# 本文:
**********

小山 稔物語
昭和40年岡山東商 選抜優勝。
先を越された、小沢監督。岡山東商 選抜優勝のすぐ後の春の県大会では
「ここで、岡山東商をたたかいと、倉工の存在価値はない。今日が、我々の甲子園だ。」
と、悲壮感にも似た気持ちで臨み、準々決勝で 5 対 3でライバルを倒す。この試合で
2年生が大活躍。選抜の優勝投手 平松投手を攻略したのだ。その2年生、いや新3年生
の、強打者がずらりと、小山の前に立った。シートバッティングと言えども真剣勝負。
小山にも、闘争心に火がついた。右足を上げ、腕を振った。すると、新3年生全員が驚いた。

**********

# 課題 1:
本文の「先を越された、小沢監督。岡山東商 選抜優勝のすぐ後の春の県大会では」で始まり「の、強打者がずらりと、小山の前に立った。シートバッティングと言えども真剣勝負。」まで続く部分を、「ライバル」を「強敵」に入れ替えて書き直してください。
# 課題 2:
本文に名前が出てくる人物をすべて挙げてください。

**********

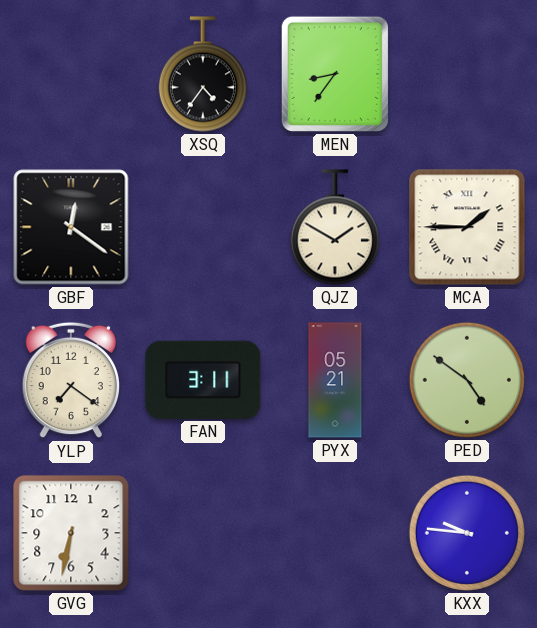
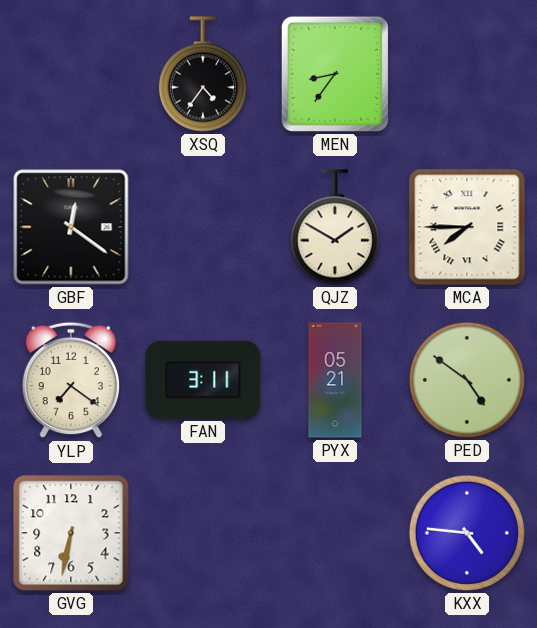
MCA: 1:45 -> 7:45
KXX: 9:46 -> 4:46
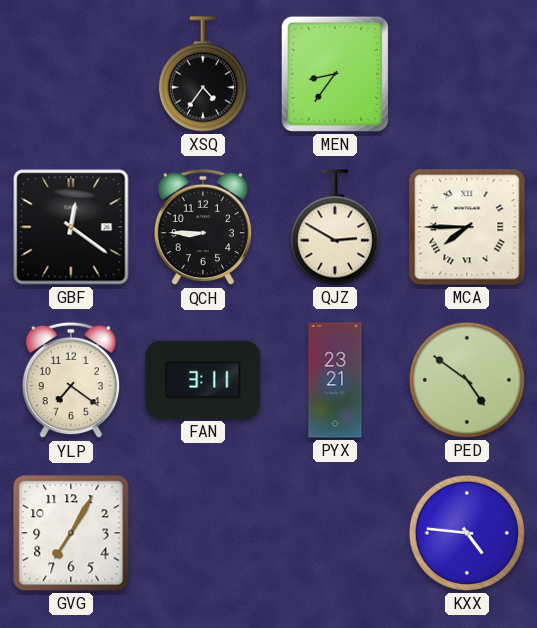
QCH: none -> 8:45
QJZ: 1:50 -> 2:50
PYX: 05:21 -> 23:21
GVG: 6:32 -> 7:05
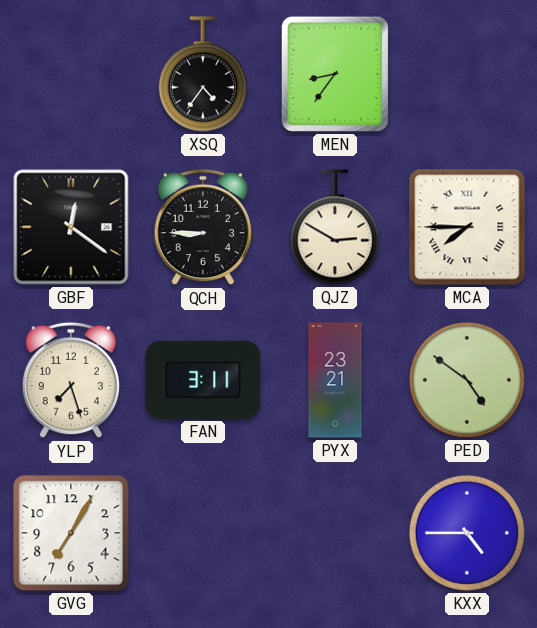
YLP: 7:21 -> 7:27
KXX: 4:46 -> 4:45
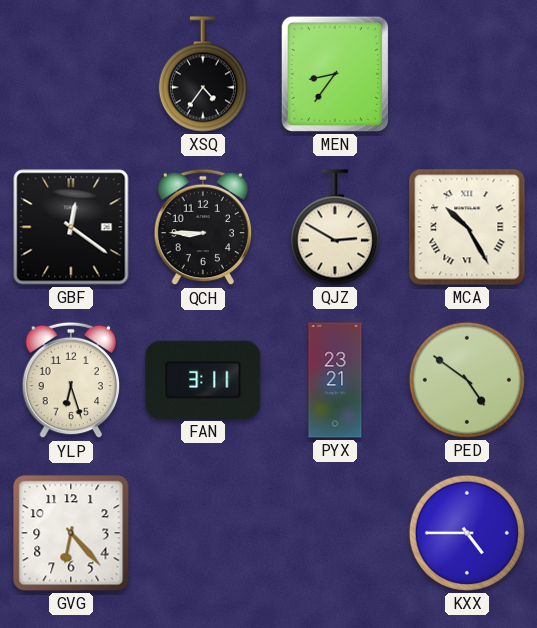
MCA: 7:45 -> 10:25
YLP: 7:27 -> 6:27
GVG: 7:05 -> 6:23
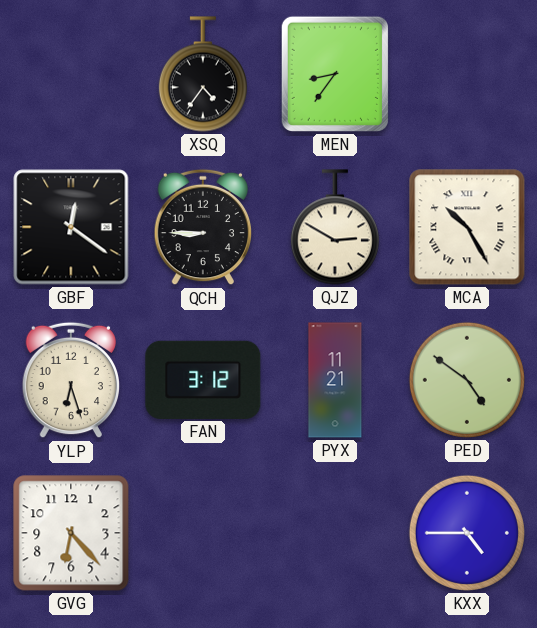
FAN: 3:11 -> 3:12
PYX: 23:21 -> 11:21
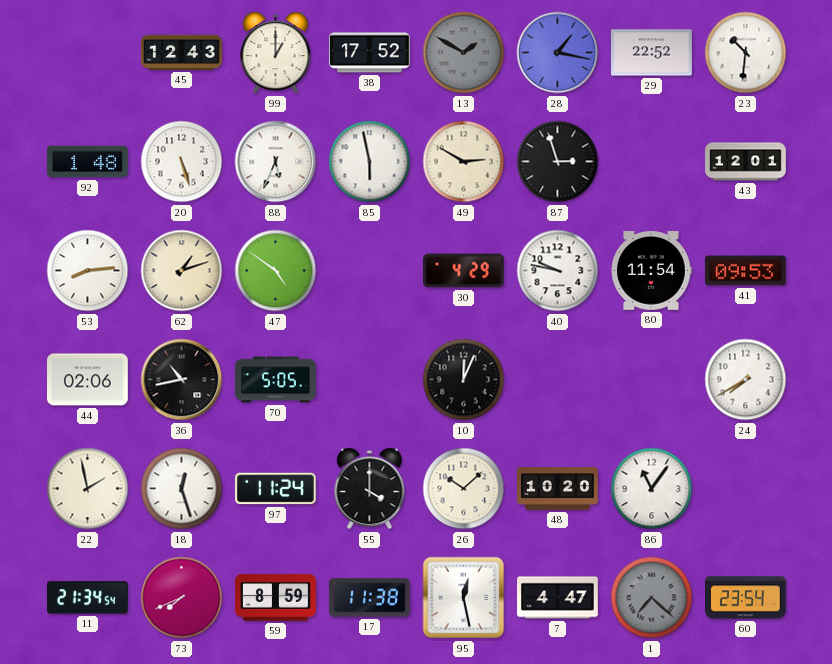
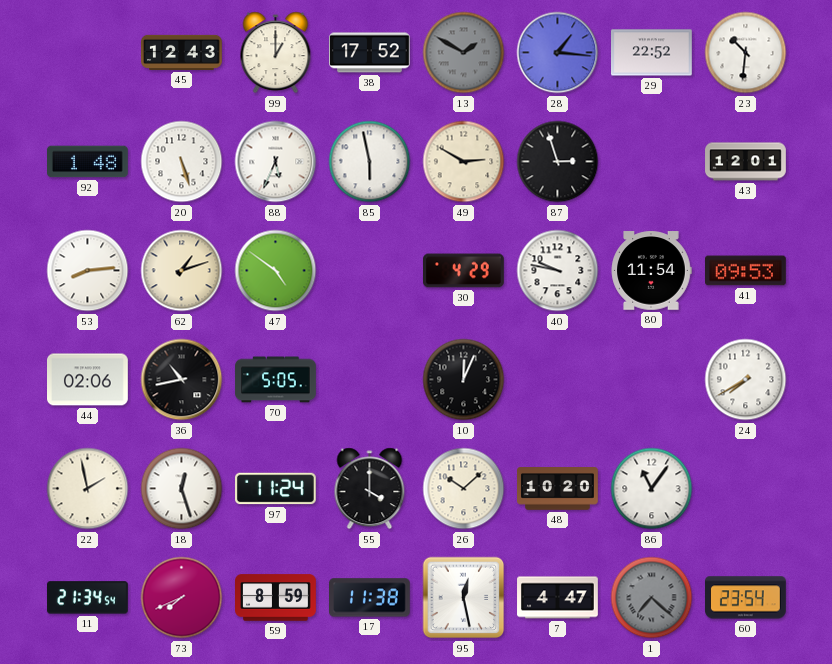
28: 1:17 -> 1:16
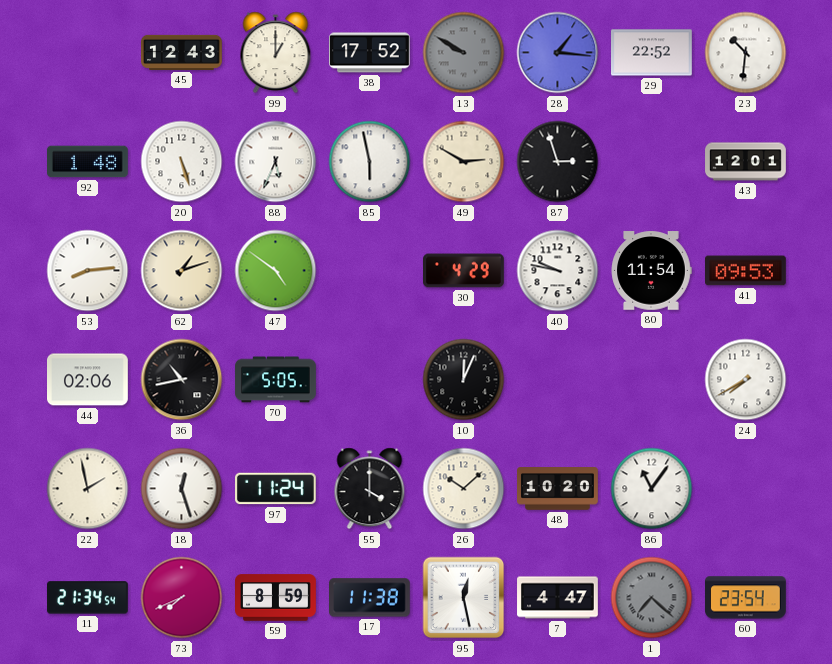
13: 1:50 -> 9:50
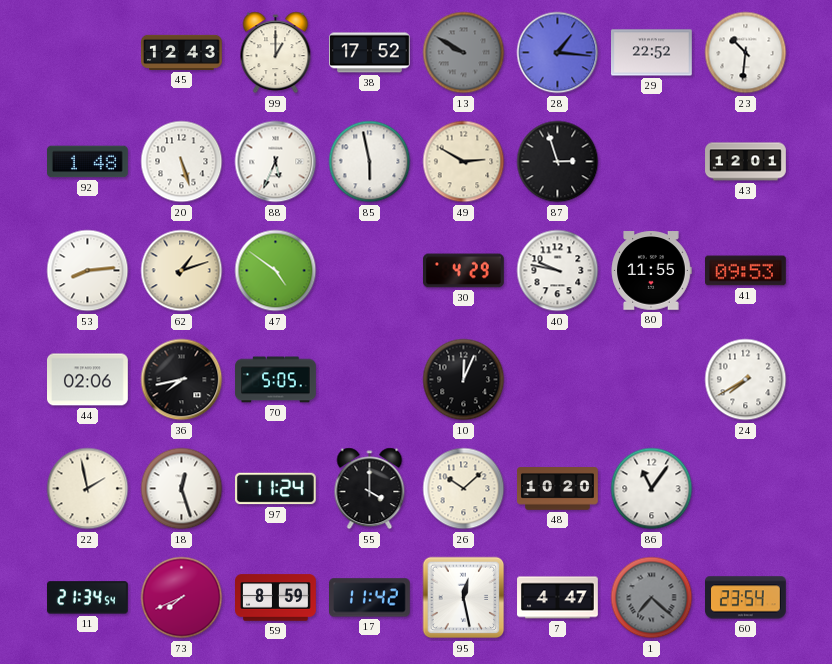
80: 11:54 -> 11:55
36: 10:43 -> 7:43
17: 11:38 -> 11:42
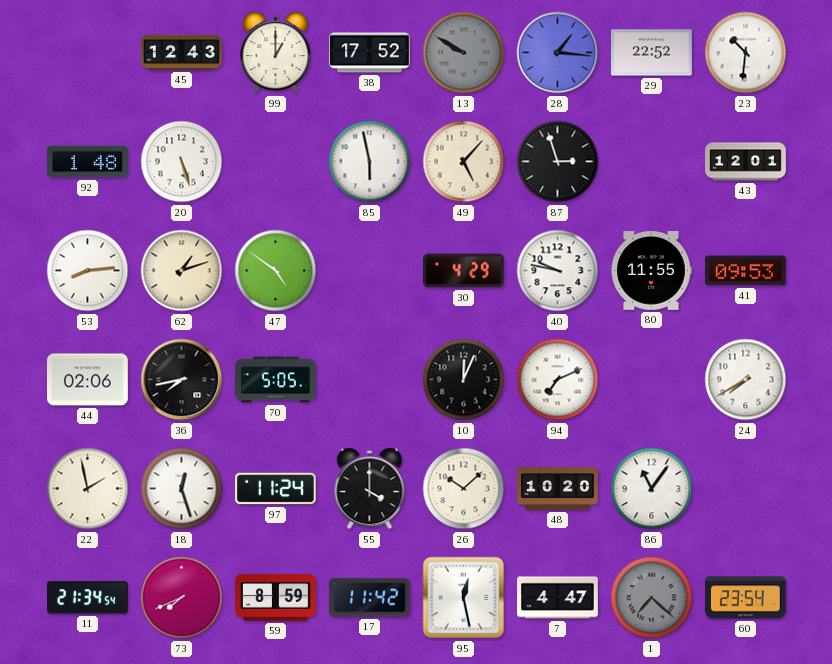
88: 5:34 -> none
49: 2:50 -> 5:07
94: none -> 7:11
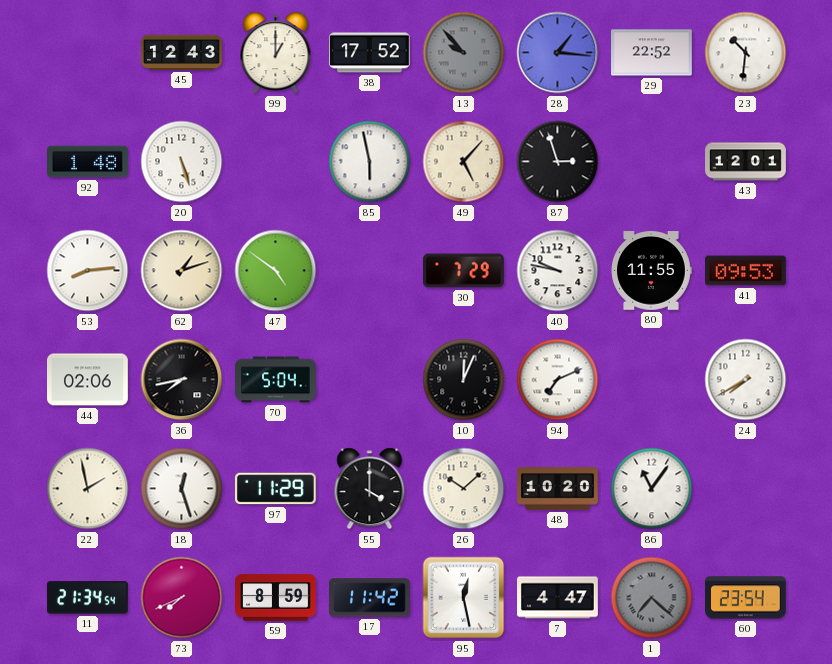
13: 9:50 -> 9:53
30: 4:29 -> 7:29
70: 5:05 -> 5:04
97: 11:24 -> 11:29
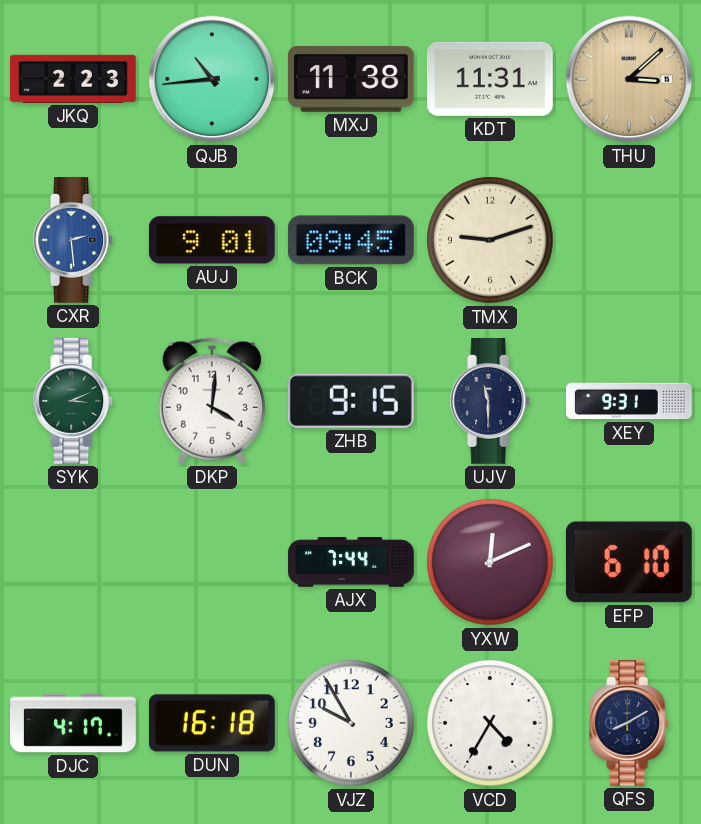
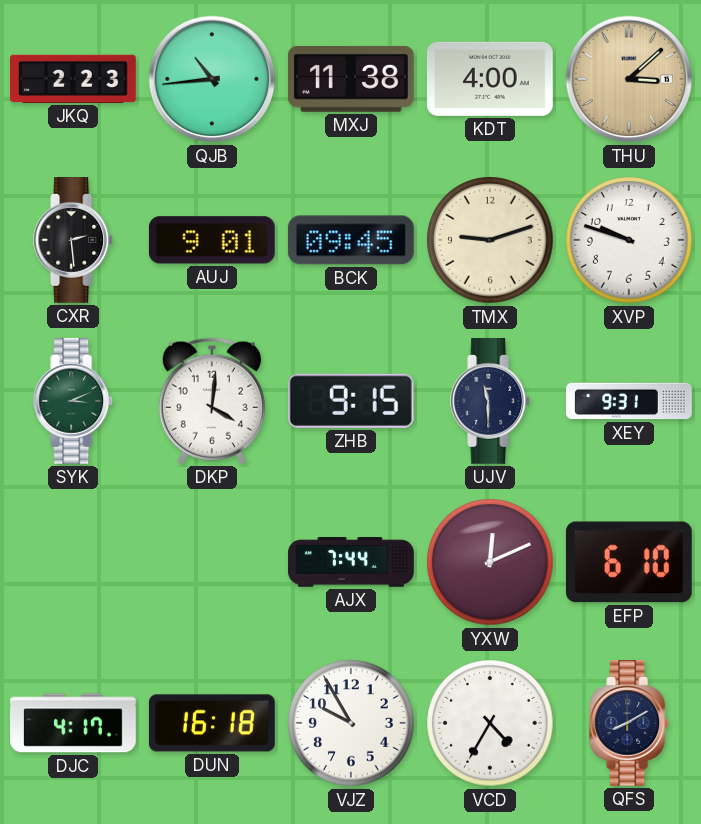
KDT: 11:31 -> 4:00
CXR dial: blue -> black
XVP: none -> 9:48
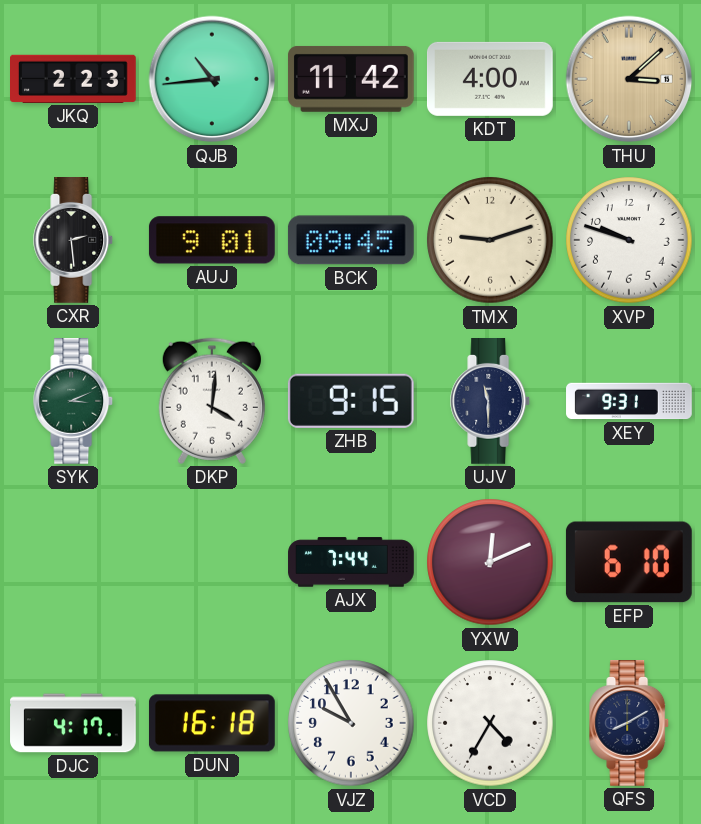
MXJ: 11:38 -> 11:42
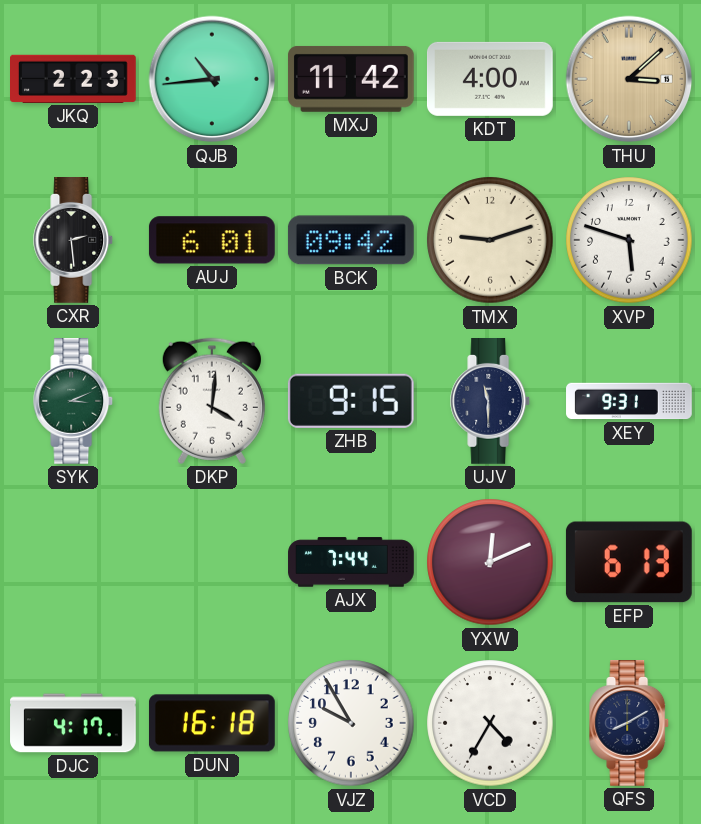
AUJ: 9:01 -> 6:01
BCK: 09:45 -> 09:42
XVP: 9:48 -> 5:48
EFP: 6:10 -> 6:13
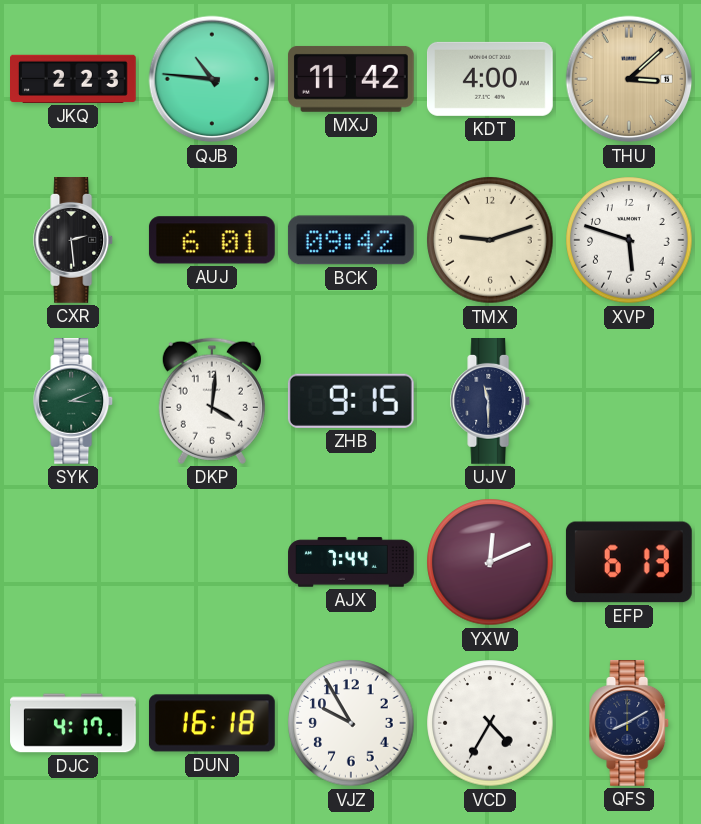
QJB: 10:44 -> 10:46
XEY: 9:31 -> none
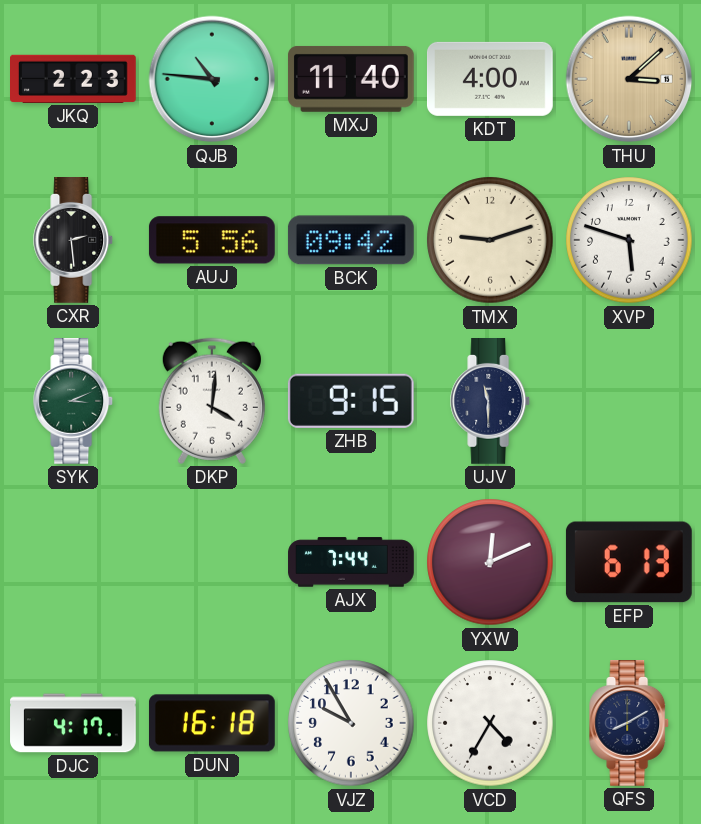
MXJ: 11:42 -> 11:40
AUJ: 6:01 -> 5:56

**********

# 解答 1:
先を越された、小沢監督。岡山東商 選抜優勝のすぐ後の春の県大会では
「ここで、岡山東商をたたかいと、倉工の存在価値はない。今日が、我々の甲子園だ。」
と、悲壮感にも似た気持ちで臨み、準々決勝で 5 対 3で強敵を倒す。この試合で
2年生が大活躍。選抜の優勝投手 平松投手を攻略したのだ。その2年生、いや新3年生
の、強打者がずらりと、小山の前に立った。シートバッティングと言えども真剣勝負。

# 解答 2:
小山 稔、小沢監督、平松投手